# [TASK ITEM]
The answer must be every line of the records in which the string "phones" appears.
(Beginning of DATA SUPPLIED)
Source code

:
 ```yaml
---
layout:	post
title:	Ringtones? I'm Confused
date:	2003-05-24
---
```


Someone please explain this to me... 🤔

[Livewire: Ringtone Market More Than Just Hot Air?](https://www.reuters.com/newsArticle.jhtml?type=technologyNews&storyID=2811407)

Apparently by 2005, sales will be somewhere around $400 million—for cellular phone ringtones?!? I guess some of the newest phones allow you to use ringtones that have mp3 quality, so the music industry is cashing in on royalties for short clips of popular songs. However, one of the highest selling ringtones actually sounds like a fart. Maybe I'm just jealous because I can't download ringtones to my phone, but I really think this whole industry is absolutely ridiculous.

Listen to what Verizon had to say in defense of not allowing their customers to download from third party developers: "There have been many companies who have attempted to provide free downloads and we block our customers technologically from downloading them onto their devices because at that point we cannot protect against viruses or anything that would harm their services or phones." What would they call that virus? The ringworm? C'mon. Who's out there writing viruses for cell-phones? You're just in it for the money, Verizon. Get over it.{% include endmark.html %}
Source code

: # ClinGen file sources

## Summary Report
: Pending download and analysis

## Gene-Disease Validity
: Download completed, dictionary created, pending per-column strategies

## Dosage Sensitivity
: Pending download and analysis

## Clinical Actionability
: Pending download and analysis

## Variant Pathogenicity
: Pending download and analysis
(End of DATA SUPPLIED)
# [TASK ANSWER]
Apparently by 2005, sales will be somewhere around $400 million—for cellular phone ringtones?!? I guess some of the newest phones allow you to use ringtones that have mp3 quality, so the music industry is cashing in on royalties for short clips of popular songs. However, one of the highest selling ringtones actually sounds like a fart. Maybe I'm just jealous because I can't download ringtones to my phone, but I really think this whole industry is absolutely ridiculous.
Listen to what Verizon had to say in defense of not allowing their customers to download from third party developers: "There have been many companies who have attempted to provide free downloads and we block our customers technologically from downloading them onto their devices because at that point we cannot protect against viruses or anything that would harm their services or phones." What would they call that virus? The ringworm? C'mon. Who's out there writing viruses for cell-phones? You're just in it for the money, Verizon. Get over it.{% include endmark.html %}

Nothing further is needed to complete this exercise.